Frames both bolster and skew; the camera both informs and anesthetizes. Therefore, forget what we should do. Wonder instead what we should watch. We should neither pretend to escape the frame, nor to avoid the image. Instead, we should practice an ethic of unsettled viewing viewing practice premised on doubt, specificity, sharing restraint and through it keeping images in place through facilitating surrounding details before sharing: Who made this image? Where and when? What does the accompanying reporting say? Which elements of the composition are products of selection (for example, the officer’s missing face), and what does that selection do? To resist mythic equivalences, we can treat analogies like “Tank Man” as hypotheses rather than facts, asking what the analogy clarifies and what it erases; we can look for what in this scene is not like the template. To attend to agency as well as vulnerability, we can hold in view both the protester’s strategic self‑exposure and his irreducible personhood, refusing to let performative potency cancel the individual life whose stakes are immediate and unrepeatable. To pause before memefying, we can remember Sontag’s insistence that all photographs are “memento mori” (15) and that photographing is “an act of non‑intervention” (12); in our era, reposting may be the default non‑intervention, and a brief ethical pause—especially when humor or decontextualization is involved —acknowledges that sometimes not sharing is a form of care.
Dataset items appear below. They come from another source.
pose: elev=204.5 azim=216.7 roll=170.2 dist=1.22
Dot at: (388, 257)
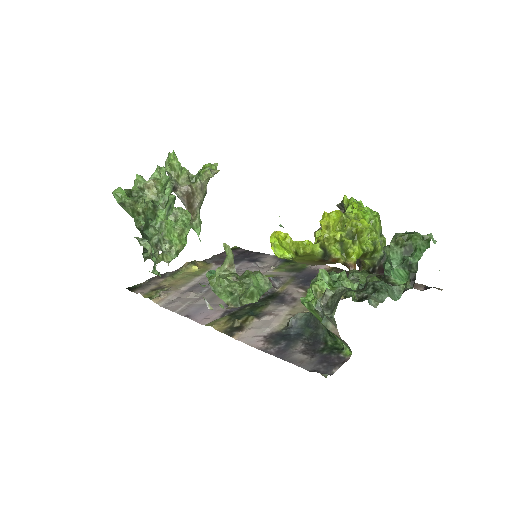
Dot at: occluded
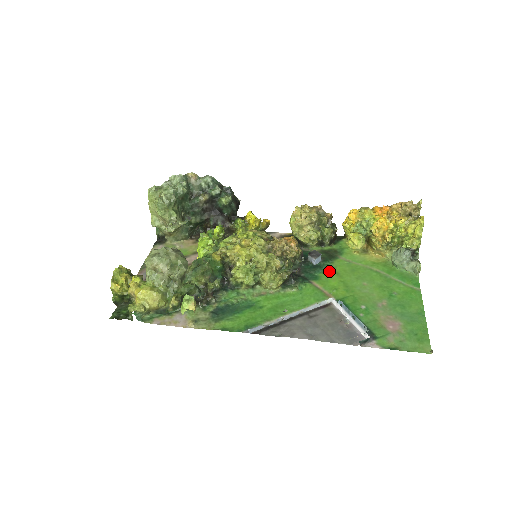
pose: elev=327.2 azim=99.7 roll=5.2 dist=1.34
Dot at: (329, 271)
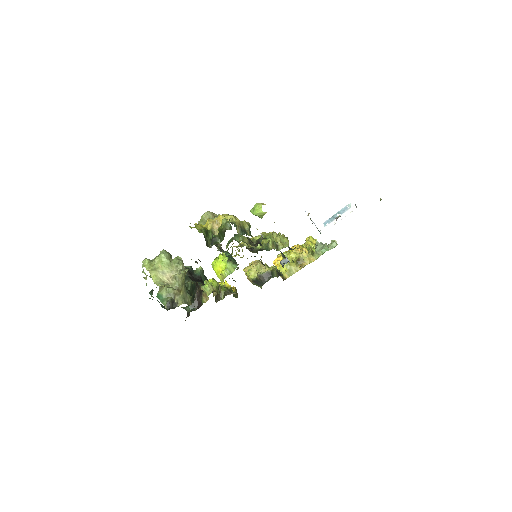
Dot at: occluded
Nagourney’s article notes that after the standoff, the protester slipped away (Nagourney). The photograph, however, outlasts him—and us. Following Butler, we can appreciate how a frame makes his life legible as grievable; following Berger, we can register the price of that legibility in objectification; following Sontag, we can track the image’s transit from news to symbol to meme and anticipate the ethical numbness that transit breeds. The paradox is not one we solve, but one we must dwell in. In that sense this project rests finally in a policy/procedure stasis: the most consequential decision is not only what to do with such images but how to choose to watch them. An ethic of unsettled spectatorship — situated, wary of myth, attentive to agency, and restrained in circulation — will not restore a flattened truth. But it may preserve our capacity to meet, in an image‑saturated world, the particular reality of others with the seriousness it deserves.
Works Cited
Berger, John. Ways of Seeing. Penguin Books, 1972
Butler, Judith. “Torture and the Ethics of Photography.” Environment and Planning D: Society and Space, vol. 25, no. 6, 2007, pp. 951-966.
Nagourney, Eric. “In Hong Kong, Protest Photo Evokes Memories of Tiananmen Era.” The New York Times, 26 Aug. 2019, https://www.nytimes.com/2019/08/26/world/asia/viral-hong-kong-protest-photo.html.
Sontag, Susan. “In Plato’s Cave.” On Photography, Farrar, Straus and Giroux, 1977, pp. 3-24.